:: DATA TO EXAMINE ::

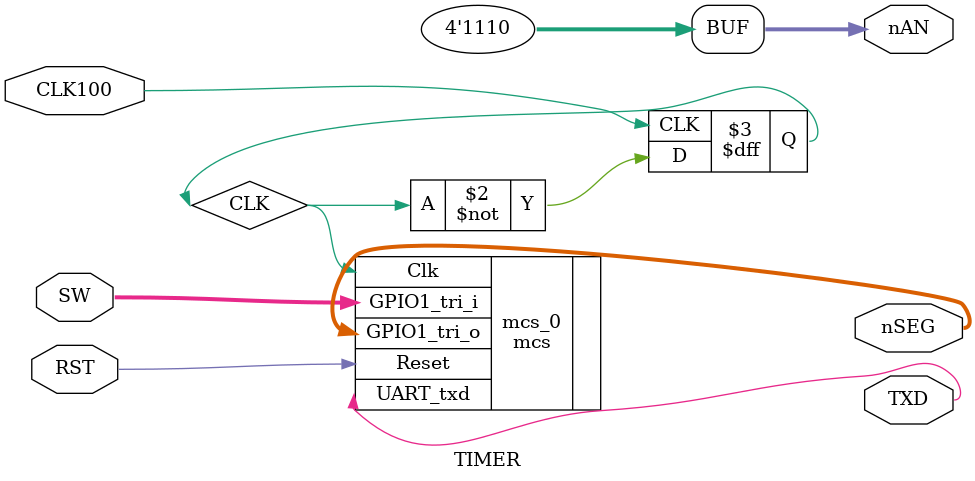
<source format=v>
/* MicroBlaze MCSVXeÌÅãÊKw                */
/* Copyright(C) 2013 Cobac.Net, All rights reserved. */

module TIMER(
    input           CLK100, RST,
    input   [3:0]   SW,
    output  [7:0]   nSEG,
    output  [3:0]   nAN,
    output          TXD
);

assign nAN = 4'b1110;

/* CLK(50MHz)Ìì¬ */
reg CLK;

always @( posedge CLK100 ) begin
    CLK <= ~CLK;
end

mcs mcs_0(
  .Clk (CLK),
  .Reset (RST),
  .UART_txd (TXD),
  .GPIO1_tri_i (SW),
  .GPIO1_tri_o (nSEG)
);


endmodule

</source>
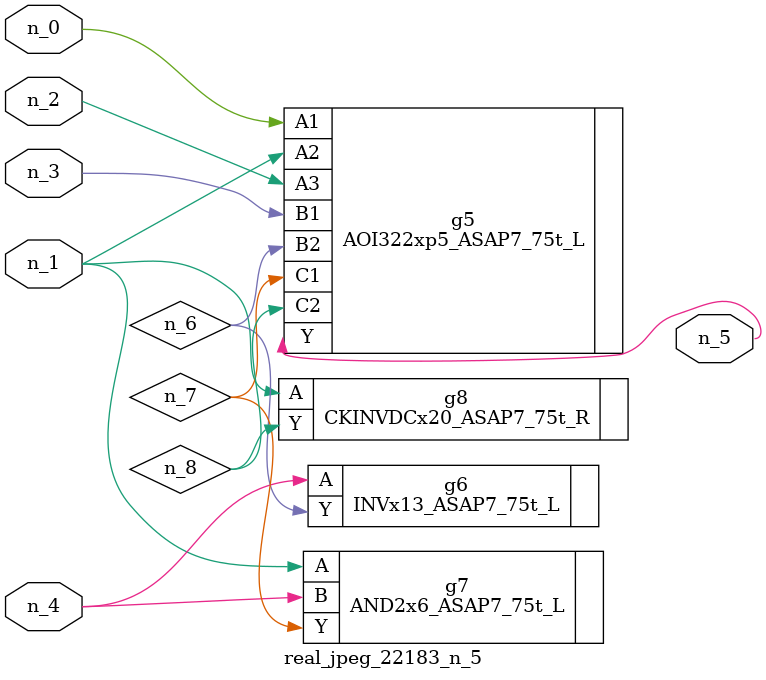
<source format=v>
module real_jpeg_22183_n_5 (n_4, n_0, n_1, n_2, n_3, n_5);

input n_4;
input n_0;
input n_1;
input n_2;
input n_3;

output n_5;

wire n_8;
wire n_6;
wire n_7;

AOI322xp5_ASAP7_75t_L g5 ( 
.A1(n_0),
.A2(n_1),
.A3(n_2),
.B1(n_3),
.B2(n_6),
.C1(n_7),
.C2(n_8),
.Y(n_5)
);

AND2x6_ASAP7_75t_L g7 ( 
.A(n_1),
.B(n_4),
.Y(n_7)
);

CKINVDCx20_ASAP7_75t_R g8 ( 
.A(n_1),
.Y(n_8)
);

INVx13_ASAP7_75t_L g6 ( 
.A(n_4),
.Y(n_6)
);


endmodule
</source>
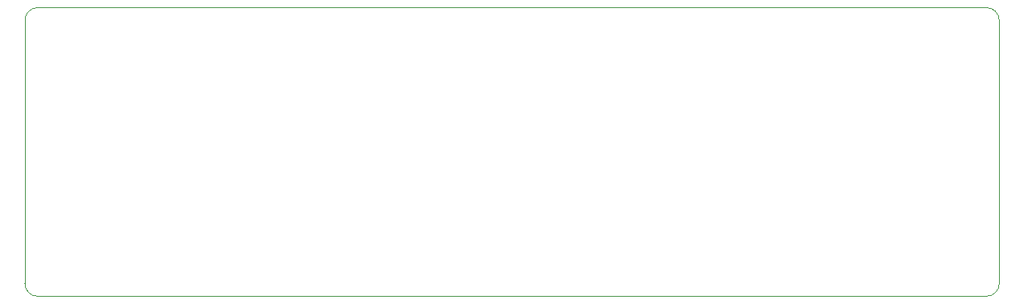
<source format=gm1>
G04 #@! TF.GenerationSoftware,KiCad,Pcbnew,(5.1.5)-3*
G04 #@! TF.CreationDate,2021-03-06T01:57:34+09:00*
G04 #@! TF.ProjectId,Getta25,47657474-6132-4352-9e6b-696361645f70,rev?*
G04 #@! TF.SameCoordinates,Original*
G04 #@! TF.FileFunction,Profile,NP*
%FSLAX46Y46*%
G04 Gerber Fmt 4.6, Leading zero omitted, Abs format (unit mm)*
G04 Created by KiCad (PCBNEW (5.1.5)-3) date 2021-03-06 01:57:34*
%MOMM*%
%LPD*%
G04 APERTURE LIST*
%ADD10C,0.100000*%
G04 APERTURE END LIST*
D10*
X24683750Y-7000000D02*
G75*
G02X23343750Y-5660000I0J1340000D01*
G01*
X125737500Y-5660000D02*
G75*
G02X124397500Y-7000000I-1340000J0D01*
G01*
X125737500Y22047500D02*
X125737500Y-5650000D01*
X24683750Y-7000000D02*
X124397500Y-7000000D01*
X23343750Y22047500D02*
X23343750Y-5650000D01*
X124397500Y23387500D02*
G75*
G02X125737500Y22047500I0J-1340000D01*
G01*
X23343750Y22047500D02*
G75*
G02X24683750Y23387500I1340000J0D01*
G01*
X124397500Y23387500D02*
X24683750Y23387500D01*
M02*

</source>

:::

Repeat the entries above exactly and skip the images.

#### ANSWER BOX:
<source format=v>
/* MicroBlaze MCSVXeÌÅãÊKw                */
/* Copyright(C) 2013 Cobac.Net, All rights reserved. */

module TIMER(
    input           CLK100, RST,
    input   [3:0]   SW,
    output  [7:0]   nSEG,
    output  [3:0]   nAN,
    output          TXD
);

assign nAN = 4'b1110;

/* CLK(50MHz)Ìì¬ */
reg CLK;

always @( posedge CLK100 ) begin
    CLK <= ~CLK;
end

mcs mcs_0(
  .Clk (CLK),
  .Reset (RST),
  .UART_txd (TXD),
  .GPIO1_tri_i (SW),
  .GPIO1_tri_o (nSEG)
);


endmodule

</source>
<source format=v>
module real_jpeg_22183_n_5 (n_4, n_0, n_1, n_2, n_3, n_5);

input n_4;
input n_0;
input n_1;
input n_2;
input n_3;

output n_5;

wire n_8;
wire n_6;
wire n_7;

AOI322xp5_ASAP7_75t_L g5 ( 
.A1(n_0),
.A2(n_1),
.A3(n_2),
.B1(n_3),
.B2(n_6),
.C1(n_7),
.C2(n_8),
.Y(n_5)
);

AND2x6_ASAP7_75t_L g7 ( 
.A(n_1),
.B(n_4),
.Y(n_7)
);

CKINVDCx20_ASAP7_75t_R g8 ( 
.A(n_1),
.Y(n_8)
);

INVx13_ASAP7_75t_L g6 ( 
.A(n_4),
.Y(n_6)
);


endmodule
</source>
<source format=gm1>
G04 #@! TF.GenerationSoftware,KiCad,Pcbnew,(5.1.5)-3*
G04 #@! TF.CreationDate,2021-03-06T01:57:34+09:00*
G04 #@! TF.ProjectId,Getta25,47657474-6132-4352-9e6b-696361645f70,rev?*
G04 #@! TF.SameCoordinates,Original*
G04 #@! TF.FileFunction,Profile,NP*
%FSLAX46Y46*%
G04 Gerber Fmt 4.6, Leading zero omitted, Abs format (unit mm)*
G04 Created by KiCad (PCBNEW (5.1.5)-3) date 2021-03-06 01:57:34*
%MOMM*%
%LPD*%
G04 APERTURE LIST*
%ADD10C,0.100000*%
G04 APERTURE END LIST*
D10*
X24683750Y-7000000D02*
G75*
G02X23343750Y-5660000I0J1340000D01*
G01*
X125737500Y-5660000D02*
G75*
G02X124397500Y-7000000I-1340000J0D01*
G01*
X125737500Y22047500D02*
X125737500Y-5650000D01*
X24683750Y-7000000D02*
X124397500Y-7000000D01*
X23343750Y22047500D02*
X23343750Y-5650000D01*
X124397500Y23387500D02*
G75*
G02X125737500Y22047500I0J-1340000D01*
G01*
X23343750Y22047500D02*
G75*
G02X24683750Y23387500I1340000J0D01*
G01*
X124397500Y23387500D02*
X24683750Y23387500D01*
M02*

</source>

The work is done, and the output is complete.